PHILADELPHIA – The multitude and variety of risks are becoming more predictable, indicating multinational and domestic companies can benefit from taking a look at how global interdependence affects each link of their supply chain, says Jamie Luce, senior vice president, commercial insurance, property and casualty at QBE North America.
“A proactive response by industry leaders can mitigate many production and distribution risks, and help them prepare for less likely risks that may one day occur,” Luce told Canadian Underwriter in advance of the RIMS 2017 Annual Conference and Exhibition.
“Given the complex way that goods now travel the globe to reach their markets and buyers, not responding to the clearly visible, as well as the more uncommon, risks is not an option,” he emphasized.
For manufacturing, Luce cited site safety, labour conditions, quality control, business reliability and “coopetition,” cyber security, packaging and transportation, and regulatory risk as among the most concerning risks in the supply chain.
“Many factors have amplified supply chain risk, including globalization, just-in-time delivery, climate change/extreme weather events and increased social/environmental activism,” he explained.
Products that have caused property damage, personal injury, bodily injury or death can create huge risk for manufacturers, Luce pointed out, perhaps leading to costly recalls.
“In addition to the lost value of the recalled products and the prospect of business interruption, executing the recalls can involve costs to broadly communicate the recall, ship and dispose the recalled product, and minimize and then repair damage to the manufacturer’s reputation,” he noted.
Cases involving quality and standards can also spur costly delays. “In instances where there is a lack of quality packaging and shipping standards, risk can manifest in delays resulting from products or manufacturing supplies being damaged en route,” he said.
Jamie Luce, senior vice president, commercial insurance, property and casualty at QBE North America.
“For example, a badly wrapped shipment of needed manufacturing supplies sat for a week on the tarmac of a small airport that was flooded repeatedly with heavy rains. By the time this shipment arrived, the supplies were useless and the production schedule was subsequently delayed,” Luce (pictured left) reported.

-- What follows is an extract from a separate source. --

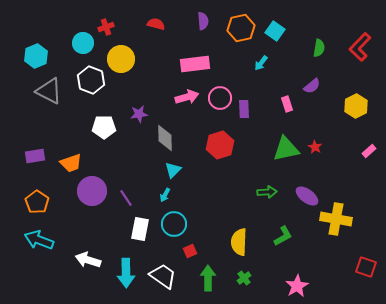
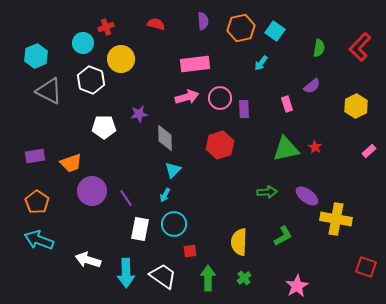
red square at (190, 251): rotated 16 degrees clockwise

“Since the 1980s, globalization has amplified supply chain risk in both predictable and surprising ways in the manufacturing industry,” he pointed out. “Moving raw materials and finished products long distances – often from one end of the globe to the other – creates an expected increase in risks,” he said, citing the auto industry as an example.
“At one time, the sole manufacturer of a brake component used by virtually all car manufacturers experienced a plant-destroying fire. Since there was no back-up supplier for that part, car production was slowed down for months throughout the auto industry,” Luce noted.
“Considering the complex and evolving risks inherent in today’s supply chain, companies should develop an overall strategy for evaluating and mitigating risk,” he recommended.
Large global manufacturers with in-house risk managers often partner with insurance brokers and carriers to conduct business continuity planning for a wide range of scenarios, Luce pointed out.
“The output volume of companies this size often gives them enough perspective or experience to identify weak points and potential hidden risks,” he told CU.
That said, “mid-size and small manufacturers who may not have an in-house team and who have lower output volume have fewer opportunities to identify these risks,” he suggested, recommending that they work with expert brokers and carrier who specialize in serving manufacturers to help identify hidden risks.
“If the supply chain extends internationally,” Luce added, “the manufacturer should also be confident that the insurance carrier has the resources to evaluate the suppliers in the foreign countries.”